Esta pandemia se nos ha presentado agazapada detrás de los hábitos de convivencia de sociedades acostumbradas a una estructura cotidiana de libertad, que descansa sobre la responsabilidad de cada uno. Sin darnos cuenta del valor de estas estructuras sociales que tomamos como habituales, sin haber aprendido a valorar lo que ha costado llegar a ellas.

Una libertad que es difícil de retirar y que cuesta limitar y disciplinar. Entre otras cosas porque nuestra historia es, en parte, y en especial en el mundo mediterráneo, un esfuerzo de generaciones por liberarnos de instituciones de poder basadas en la culpa y la disciplina moral.

Las normas de conducta impuestas por el confinamiento y las medidas extremas de que se ve obligado el estado, deben ser tomadas por la ciudadanía como necesarias, pero de carácter solo eventual y de corto recorrido. Pagamos ahora desgraciadamente con nuestra salud el precio de no estar acostumbrados a vivir dentro de una sociedad autoritaria como la que sufrimos hace cuarenta años de tipo cuartel o de convento de clausura con el franquismo. Algo que no debemos olvidar si no queremos socavar las bases morales sobre las que se asienta nuestra ­arquitectura democrática.

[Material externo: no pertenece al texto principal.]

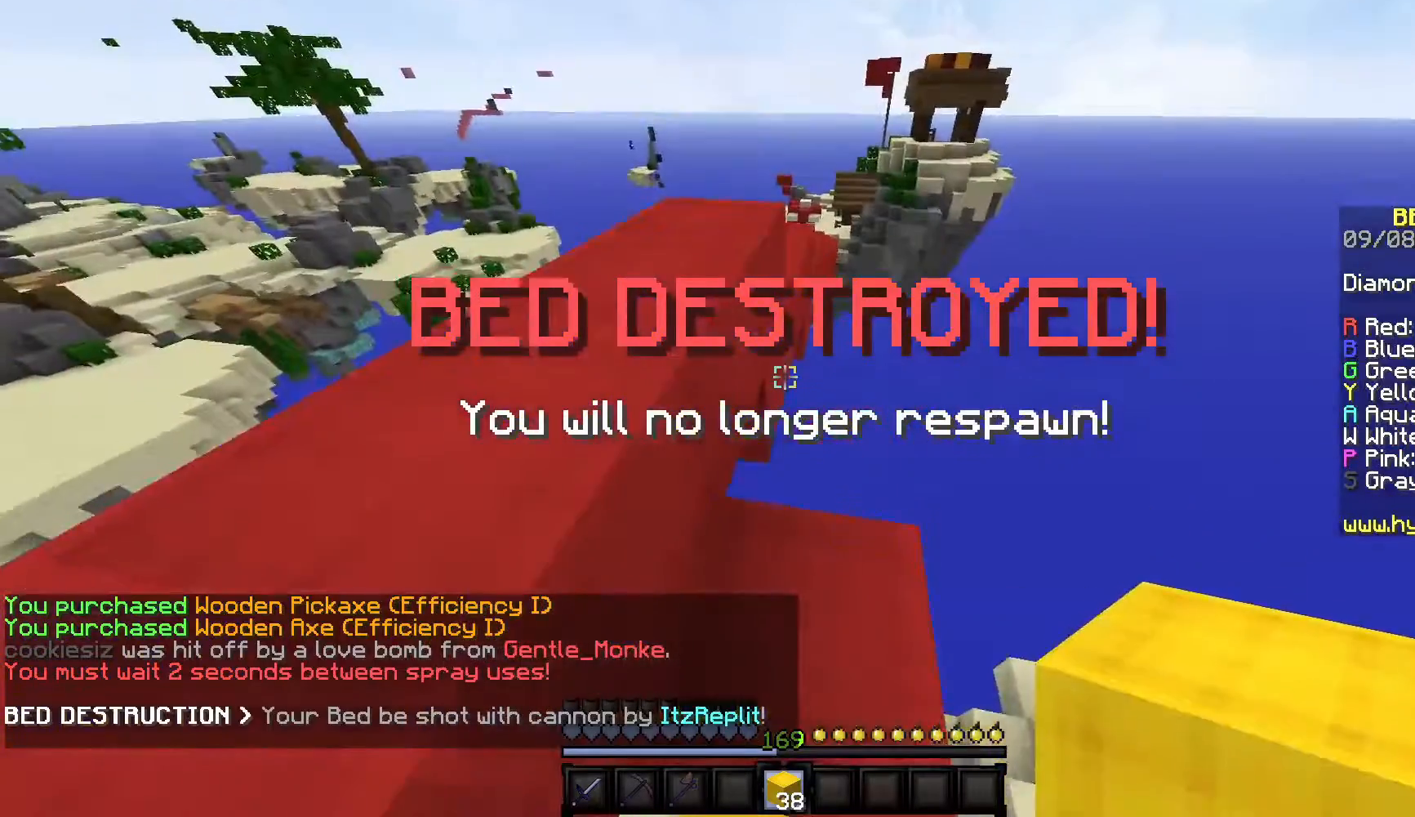
{"keys": ["w"], "mouse": [], "events": [[100, "a", "down"], [317, "a", "up"]]}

Lo que hay que evitar a partir de ahora es el neofascismo, esa terrible bestia que acecha siempre en épocas de crisis como la que se nos viene encima, englobada en la pospandemia.

Hay que vigilar en las redes sociales un naciente relato antisistema que vuelva a enfatizar y poner encima de la mesa la necesidad de fronteras y de estados fuertes. El objetivo de esa corte de psicópatas intelectuales de la represión social y el oscurantismo es el restablecimiento de ordenes sociales con salvadores patrios que busquen demagógicamente culpables. Una apología del orden y la seguridad que habrá que combatir haciendo pedagogía que convenza a la sociedad de que los riesgos globales se resuelven con más ­gobernanza global y más libertad.

Es el momento de perder el miedo, este miedo del que ya los clásicos nos advertían en palabras de Epicteto: Hay que temer al mismo miedo. Y convencernos de que el natural miedo, es un sentimiento digno del hombre inteligente, pero dominarlo es su obligación y deber. Ser libre del miedo no debe de ser una aspiración, sino una realidad. La lucha contra el miedo o contra nuestros miedos se lleva a cabo con esfuerzo, porque el miedo es una emoción tan intensa, que requiere de todo nuestro poder interior para dominarlo, para vencerlo, para desterrarlo.